*** Opening Records for the exercise ***

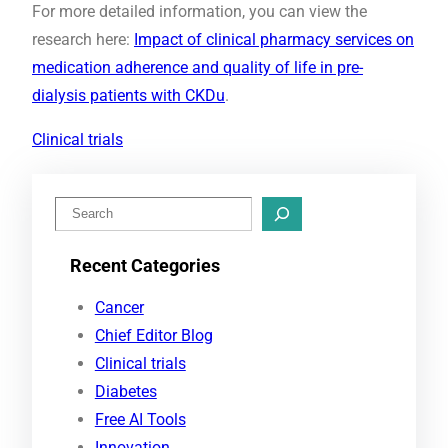
For more detailed information, you can view the
research here:
Impact of clinical pharmacy services on
medication adherence and quality of life in pre-
dialysis patients with CKDu
.
Clinical trials
S
e
Recent Categories
a
r
Cancer
c
Chief Editor Blog
h
Clinical trials
Diabetes
Free AI Tools
Innovation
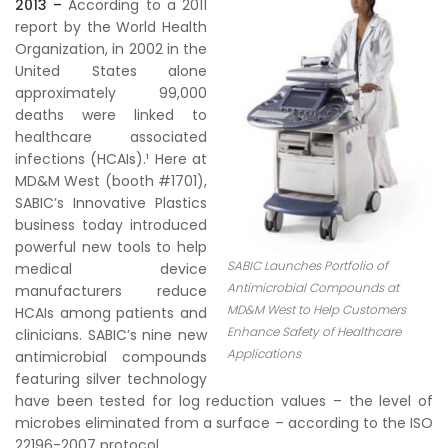
2013 –
According to a 2011
report by the World Health
Organization, in 2002 in the
United States alone
approximately 99,000
deaths were linked to
healthcare associated
infections (HCAIs).¹ Here at
MD&M West (booth #1701),
SABIC’s Innovative Plastics
business today introduced
powerful new tools to help
SABIC Launches Portfolio of
medical device
Antimicrobial Compounds at
manufacturers reduce
MD&M West to Help Customers
HCAIs among patients and
Enhance Safety of Healthcare
clinicians. SABIC’s nine new
Applications
antimicrobial compounds
featuring silver technology
have been tested for log reduction values – the level of
microbes eliminated from a surface – according to the ISO
22196-2007 protocol.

*** Closing Records for the exercise ***

» **Work to complete**
Once the line with "Chief Editor Blog" is found above, print it and every line after it through the line with "MD&M West (booth", exactly. Pictures stay out.

» **Exercise response**
Chief Editor Blog
h
Clinical trials
Diabetes
Free AI Tools
Innovation
2013 –
According to a 2011
report by the World Health
Organization, in 2002 in the
United States alone
approximately 99,000
deaths were linked to
healthcare associated
infections (HCAIs).¹ Here at
MD&M West (booth #1701),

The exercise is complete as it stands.